(Beginning of INFORMATION PROVIDED)

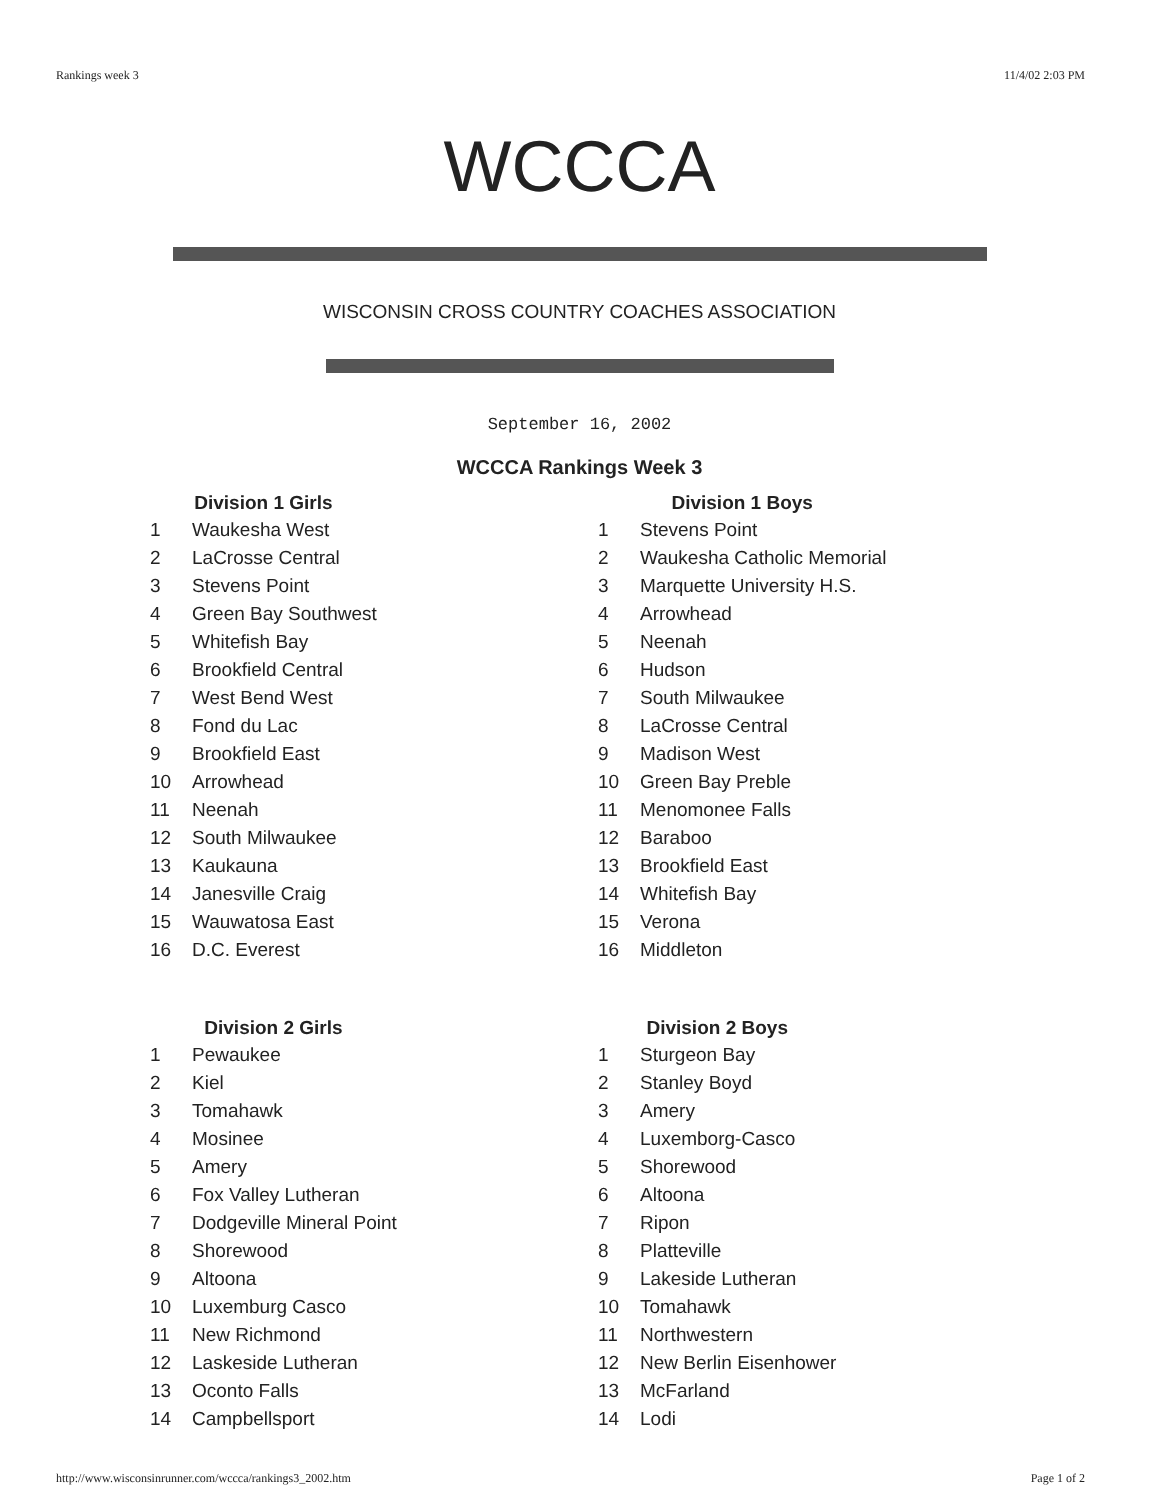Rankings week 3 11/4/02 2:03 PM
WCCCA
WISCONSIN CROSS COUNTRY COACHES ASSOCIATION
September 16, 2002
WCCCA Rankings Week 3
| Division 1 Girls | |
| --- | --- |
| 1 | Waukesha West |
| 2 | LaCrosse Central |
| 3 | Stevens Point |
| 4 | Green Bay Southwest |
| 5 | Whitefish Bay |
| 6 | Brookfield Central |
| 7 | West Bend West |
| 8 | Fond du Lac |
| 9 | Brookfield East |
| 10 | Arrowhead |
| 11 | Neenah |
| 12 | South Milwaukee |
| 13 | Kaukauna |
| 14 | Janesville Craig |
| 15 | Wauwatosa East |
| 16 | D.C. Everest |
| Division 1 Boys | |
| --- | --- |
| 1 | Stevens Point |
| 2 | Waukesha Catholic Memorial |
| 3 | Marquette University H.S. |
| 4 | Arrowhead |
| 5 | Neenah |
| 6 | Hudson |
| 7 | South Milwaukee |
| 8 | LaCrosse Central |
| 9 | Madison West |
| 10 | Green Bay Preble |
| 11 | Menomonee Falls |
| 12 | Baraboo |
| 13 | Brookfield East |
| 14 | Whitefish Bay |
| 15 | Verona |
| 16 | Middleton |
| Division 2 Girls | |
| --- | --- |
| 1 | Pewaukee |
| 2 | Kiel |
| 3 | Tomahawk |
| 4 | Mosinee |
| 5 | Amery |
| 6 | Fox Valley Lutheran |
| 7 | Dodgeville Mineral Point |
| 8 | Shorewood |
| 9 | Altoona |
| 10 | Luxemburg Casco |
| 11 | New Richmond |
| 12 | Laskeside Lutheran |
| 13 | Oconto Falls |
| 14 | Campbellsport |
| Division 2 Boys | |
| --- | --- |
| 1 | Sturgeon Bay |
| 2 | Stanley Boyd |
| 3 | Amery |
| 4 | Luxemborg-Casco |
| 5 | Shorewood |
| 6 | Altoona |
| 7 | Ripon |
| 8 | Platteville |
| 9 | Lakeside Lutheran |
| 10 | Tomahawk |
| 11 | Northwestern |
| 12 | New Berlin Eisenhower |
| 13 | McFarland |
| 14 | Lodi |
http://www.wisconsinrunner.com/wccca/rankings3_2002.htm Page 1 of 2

(End of INFORMATION PROVIDED)

→ **EXERCISE OBJECTIVE**:
Find the line that contains "8 | Platteville |". Write out that line and every line after it through the end of the data, exactly, and nothing else.

→ **ANSWER SPACE**:
| 8 | Platteville |
| 9 | Lakeside Lutheran |
| 10 | Tomahawk |
| 11 | Northwestern |
| 12 | New Berlin Eisenhower |
| 13 | McFarland |
| 14 | Lodi |
http://www.wisconsinrunner.com/wccca/rankings3_2002.htm Page 1 of 2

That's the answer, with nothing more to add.